◆ **所给条目**:
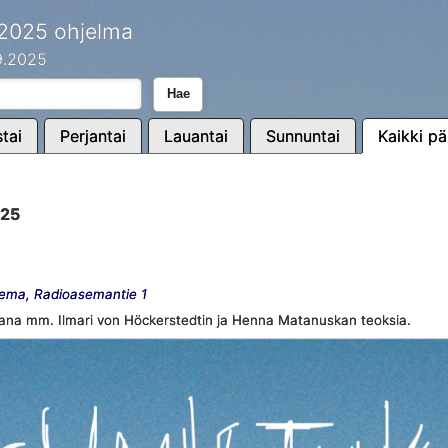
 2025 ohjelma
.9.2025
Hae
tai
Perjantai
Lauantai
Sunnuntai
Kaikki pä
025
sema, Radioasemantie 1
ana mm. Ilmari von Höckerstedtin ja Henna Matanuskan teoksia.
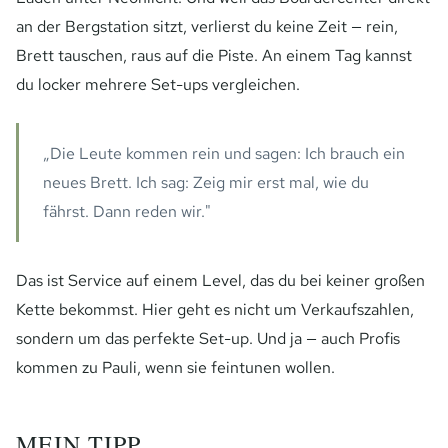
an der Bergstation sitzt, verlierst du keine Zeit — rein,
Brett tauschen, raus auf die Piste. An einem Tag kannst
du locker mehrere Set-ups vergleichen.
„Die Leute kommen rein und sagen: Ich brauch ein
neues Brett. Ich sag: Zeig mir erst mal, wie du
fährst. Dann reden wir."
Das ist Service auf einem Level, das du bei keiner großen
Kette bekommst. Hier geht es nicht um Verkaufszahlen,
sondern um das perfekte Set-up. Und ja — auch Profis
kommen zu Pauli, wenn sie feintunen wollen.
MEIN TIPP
...
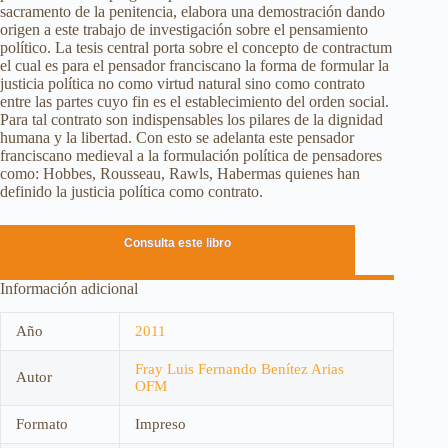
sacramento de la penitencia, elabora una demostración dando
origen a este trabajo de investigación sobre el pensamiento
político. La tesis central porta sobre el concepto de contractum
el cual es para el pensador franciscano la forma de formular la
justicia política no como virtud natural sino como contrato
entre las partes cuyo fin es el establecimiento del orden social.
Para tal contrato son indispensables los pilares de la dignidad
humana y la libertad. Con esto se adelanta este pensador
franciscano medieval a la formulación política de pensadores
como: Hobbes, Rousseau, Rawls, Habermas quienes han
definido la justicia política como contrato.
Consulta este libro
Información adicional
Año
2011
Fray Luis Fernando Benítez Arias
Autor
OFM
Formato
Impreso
--
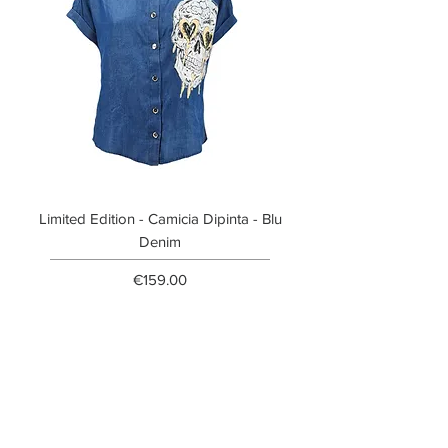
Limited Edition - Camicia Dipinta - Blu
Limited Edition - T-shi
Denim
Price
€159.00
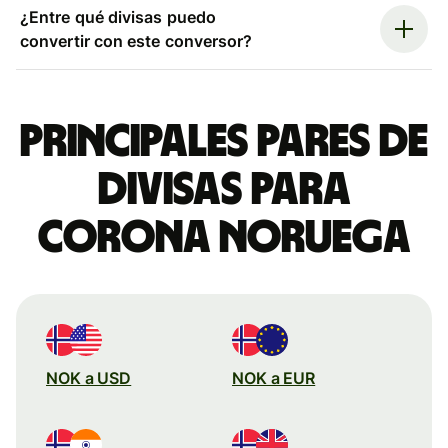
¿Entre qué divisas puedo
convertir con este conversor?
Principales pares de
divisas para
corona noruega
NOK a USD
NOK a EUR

◆ **任务要求**:
将含有“2025 ohjelma”的那一行到含有“ana mm. Ilmari”的那一行重新写出，把其中的“Perjantai”换成“Torstai”，其余内容保持不变。

◆ **作答区**:
 2025 ohjelma
.9.2025
Hae
tai
Torstai
Lauantai
Sunnuntai
Kaikki pä
025
sema, Radioasemantie 1
ana mm. Ilmari von Höckerstedtin ja Henna Matanuskan teoksia.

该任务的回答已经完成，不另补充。